Anyway, the point here is that this is a good thing if you're an entrepreneur. The more unpredictable things are, the more opportunites there will be. Look out for some serious bargains in property and distressed businesses towards the end of 2008 and into 2009 (of course this prediction may turn out to be completely wrong, but we already know that). Seriously, its going to be a very dynamic few years. Being ready for what happens, being flexible and nimble will be more important than sticking to some rigid plan based on a whole bunch of assumptions which may turn out to be complete rubbish.

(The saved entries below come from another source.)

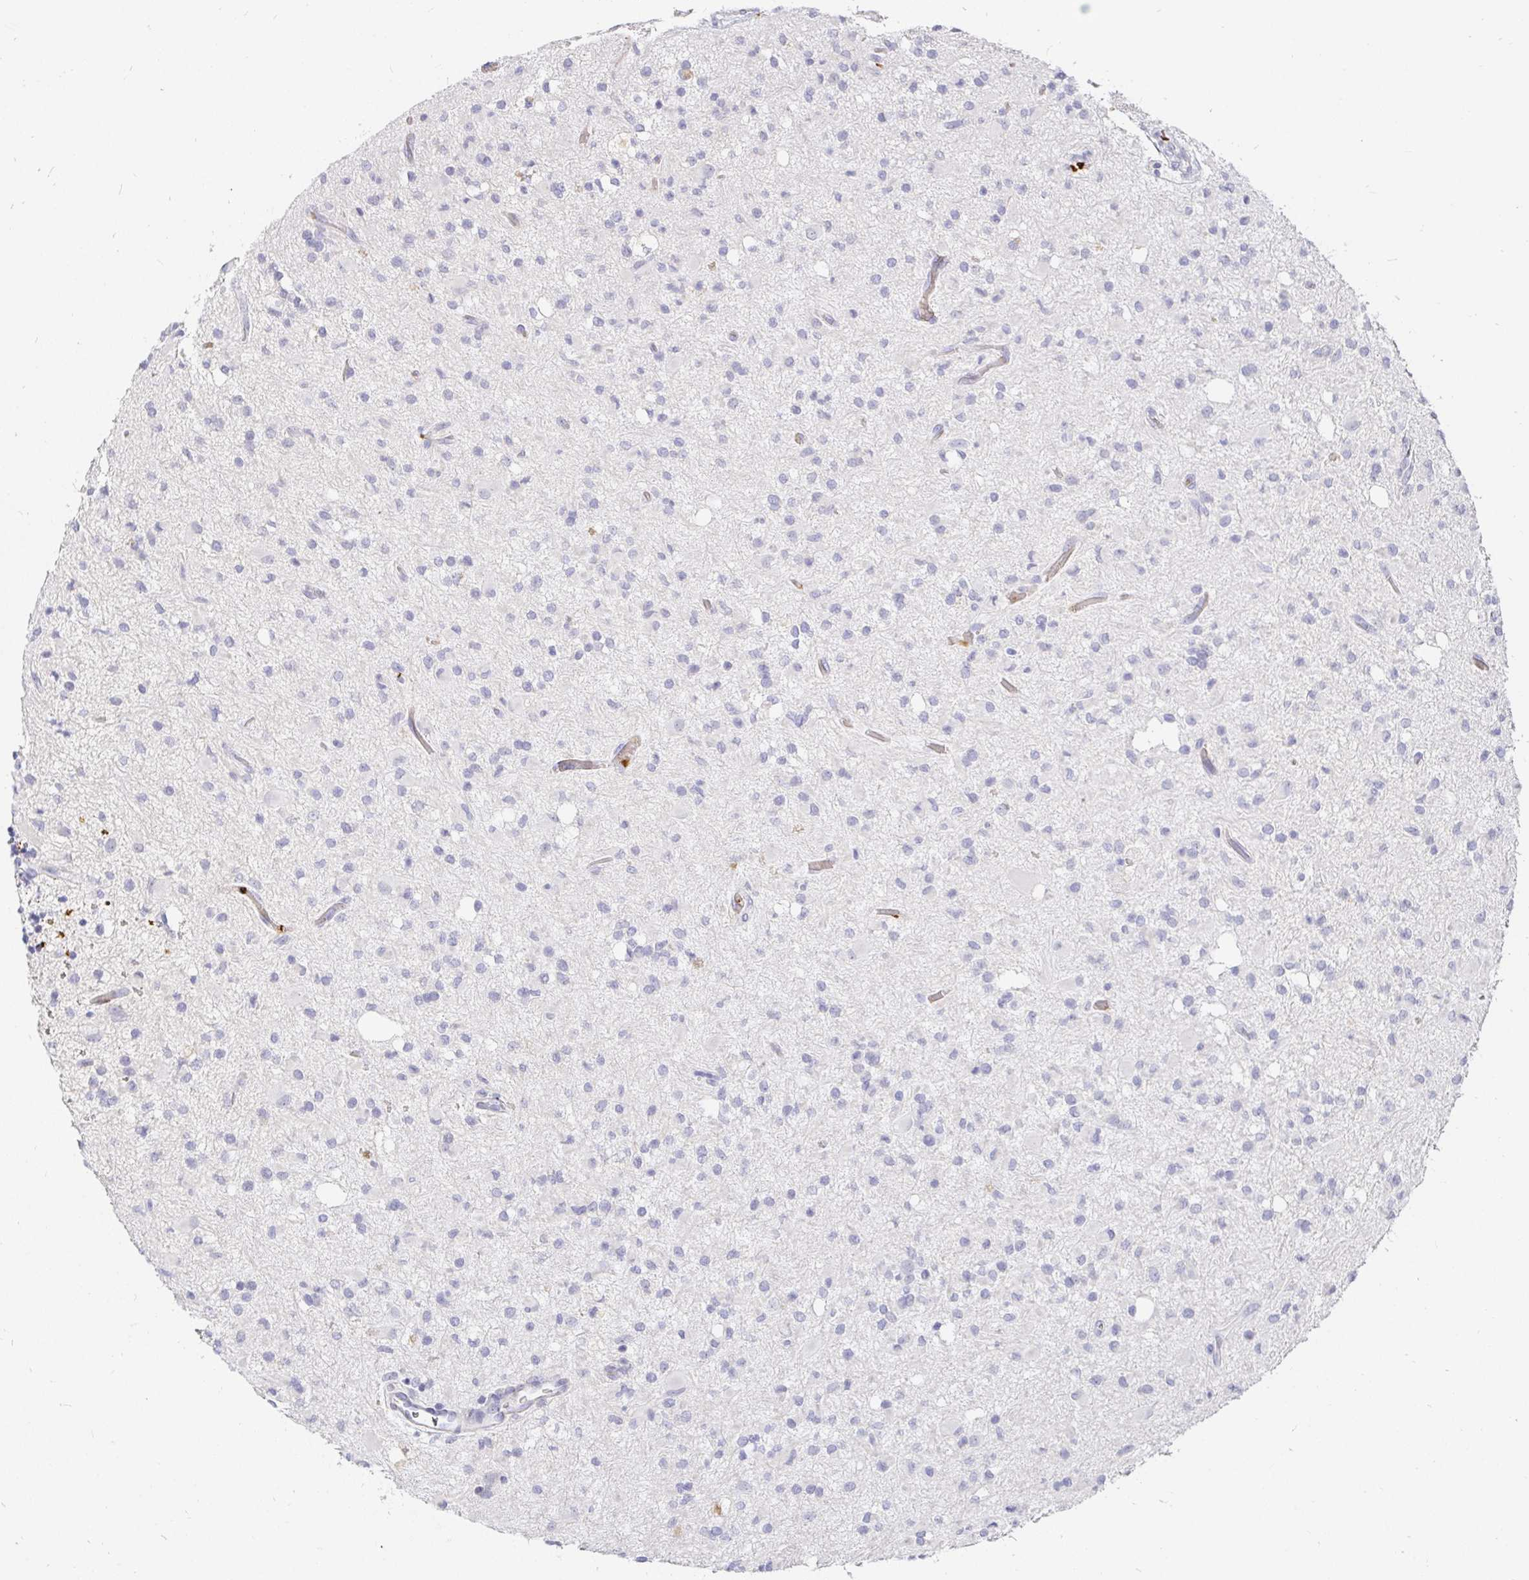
{"staining": {"intensity": "negative", "quantity": "none", "location": "none"}, "tissue": "glioma", "cell_type": "Tumor cells", "image_type": "cancer", "snomed": [{"axis": "morphology", "description": "Glioma, malignant, Low grade"}, {"axis": "topography", "description": "Brain"}], "caption": "Malignant glioma (low-grade) stained for a protein using IHC shows no positivity tumor cells.", "gene": "FGF21", "patient": {"sex": "female", "age": 33}}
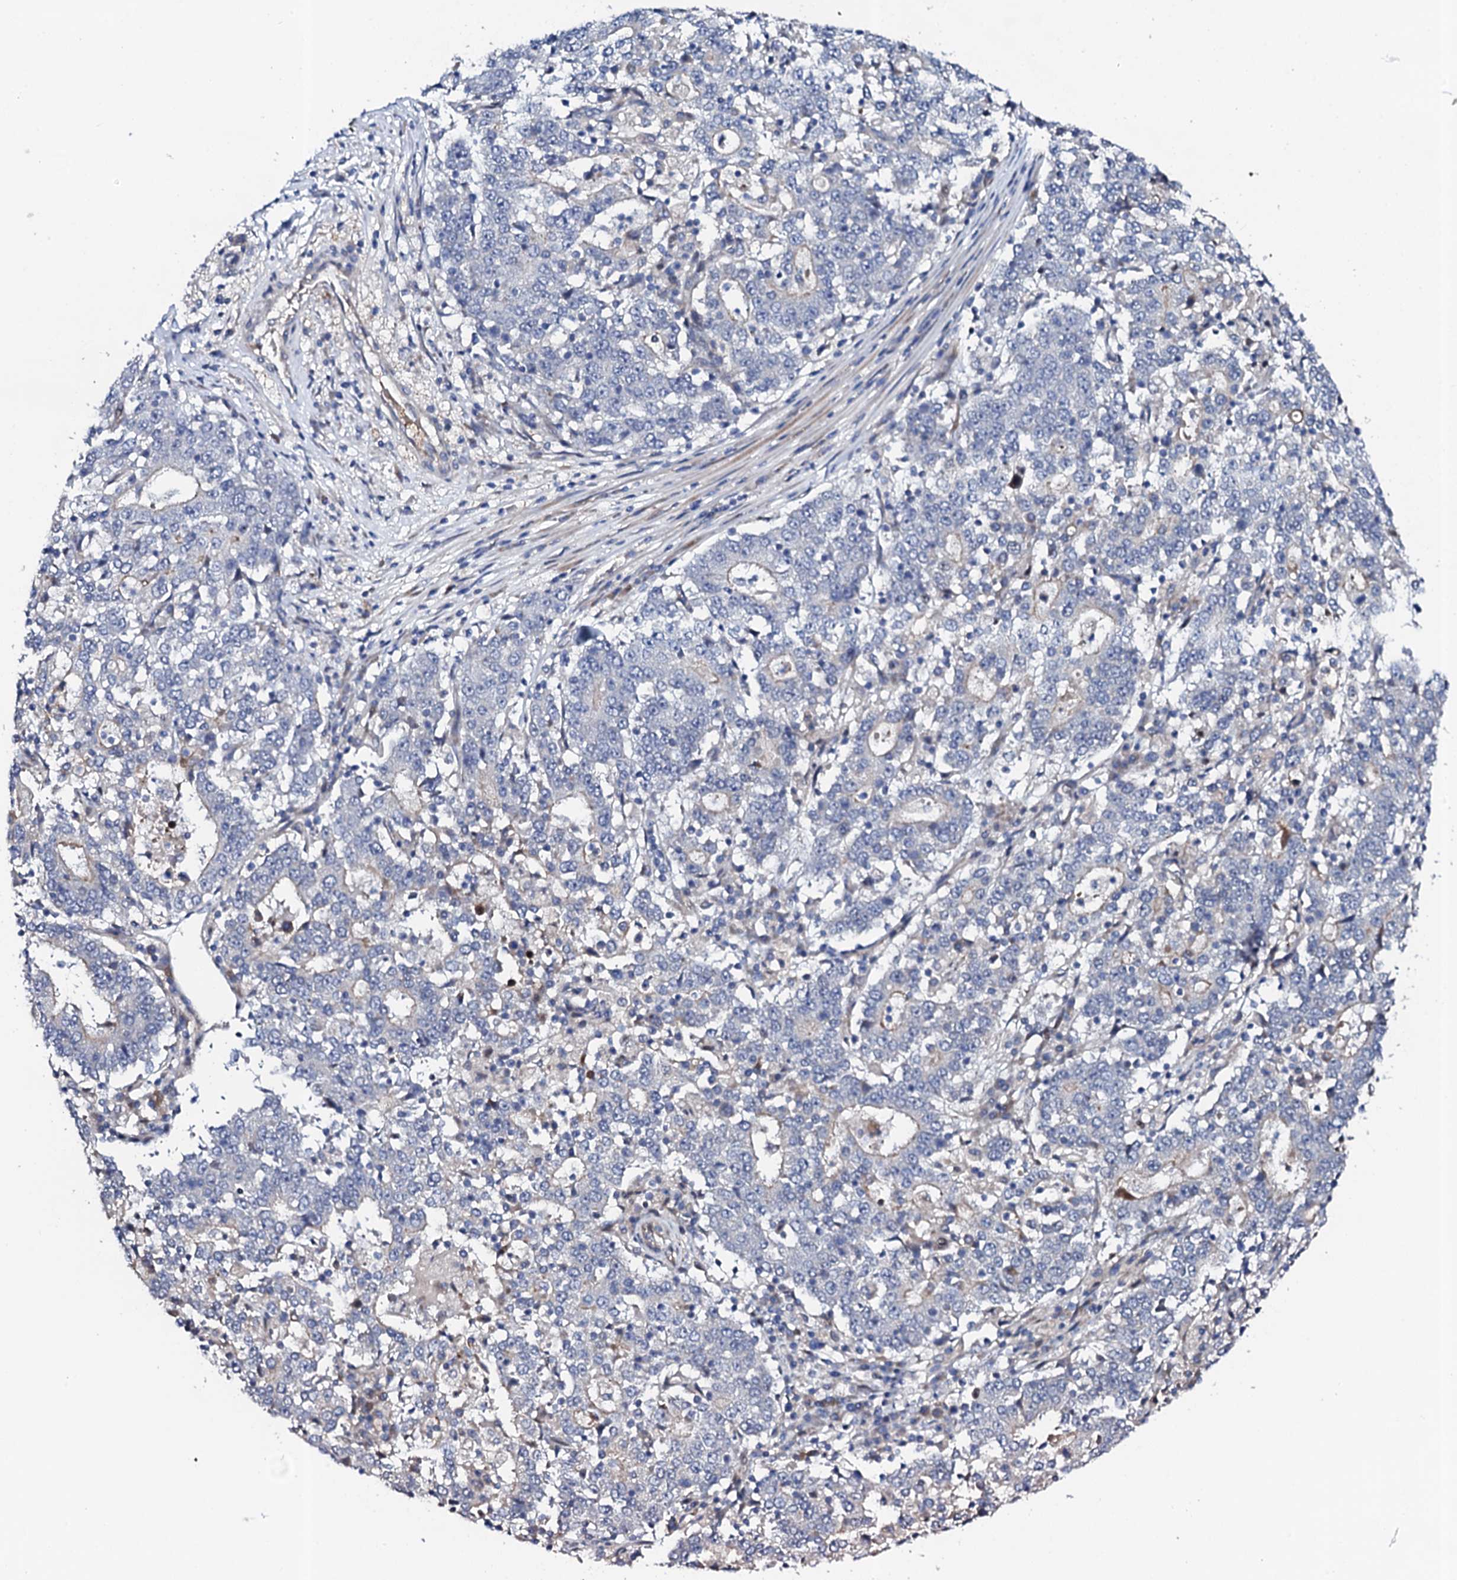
{"staining": {"intensity": "negative", "quantity": "none", "location": "none"}, "tissue": "stomach cancer", "cell_type": "Tumor cells", "image_type": "cancer", "snomed": [{"axis": "morphology", "description": "Adenocarcinoma, NOS"}, {"axis": "topography", "description": "Stomach"}], "caption": "This is an IHC photomicrograph of adenocarcinoma (stomach). There is no expression in tumor cells.", "gene": "CIAO2A", "patient": {"sex": "male", "age": 59}}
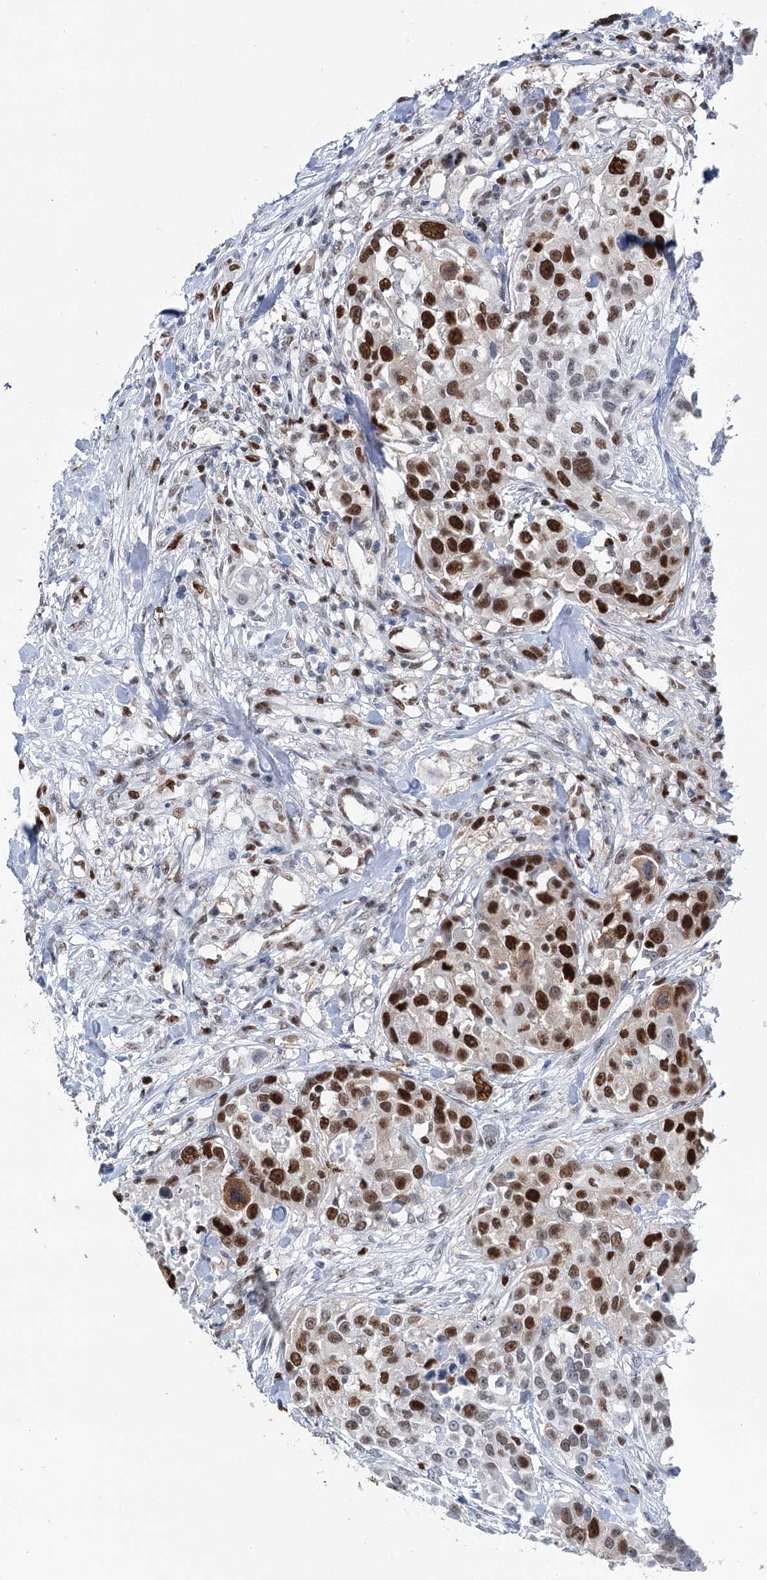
{"staining": {"intensity": "strong", "quantity": "25%-75%", "location": "nuclear"}, "tissue": "urothelial cancer", "cell_type": "Tumor cells", "image_type": "cancer", "snomed": [{"axis": "morphology", "description": "Urothelial carcinoma, High grade"}, {"axis": "topography", "description": "Urinary bladder"}], "caption": "Immunohistochemistry of high-grade urothelial carcinoma demonstrates high levels of strong nuclear staining in approximately 25%-75% of tumor cells.", "gene": "HAT1", "patient": {"sex": "female", "age": 80}}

The property market cycle always presents counter-cycle opportunities. Too many folk try to jump on the elevator when it looks like things are going up, then they want to ditch property altogether when it goes into a negative phase. One of the best counter-cycle opportunties should occur during the next upswing. One of the things that's changed since the last slump is that the amount and complexity of regulations that developers must comply with has grown exponentially. This has created an even longer than usual time lag between someone making the business decision to build a given property and the property actually materialising. This is evidenced by the fact that as the market has flattened and now turned, building consents have held up surprisingly well. Part of the reason is that a lot of these consents would have been applied for ages ago - before the market had turned.

What this means for the next property market cycle is that there will likely be a phase when the development cycle is in a real slump and all of a sudden people will notice that rents are going up and properties are shifting more quickly. As is usual, potential developers will start making plans again. The difference this time will be that, with all these regulations in place it will take longer than previously for these plans to become reality. So, in the property market there will be increasing pent up demand for housing but an under-supply of the product. No prizes for guessing what this will do to values. That's right -upward pressure, and we'll be off on the next boom phase of the property market cycle. It could even be a bigger and quicker boom than the last one if immigration takes off like I belelive it will before too long. As and when this happens, fortune will favour the brave. All the worry wart advisors will be tut tutting and cautioning against getting into property because its been performing poorly for a couple of years and they won't believe that it could take off again. But if those signs are there - immigration, rent rises, low building consents - get in quick, the property market cycle will be turning. Don't wait for low interest rates, or for all the back seat driver commentators to tell you it's a good idea -it'll be too late then. It's impossible to predict when the cycles will turn. It's more imortant to understand the signs of each phase and be ready to act quickly.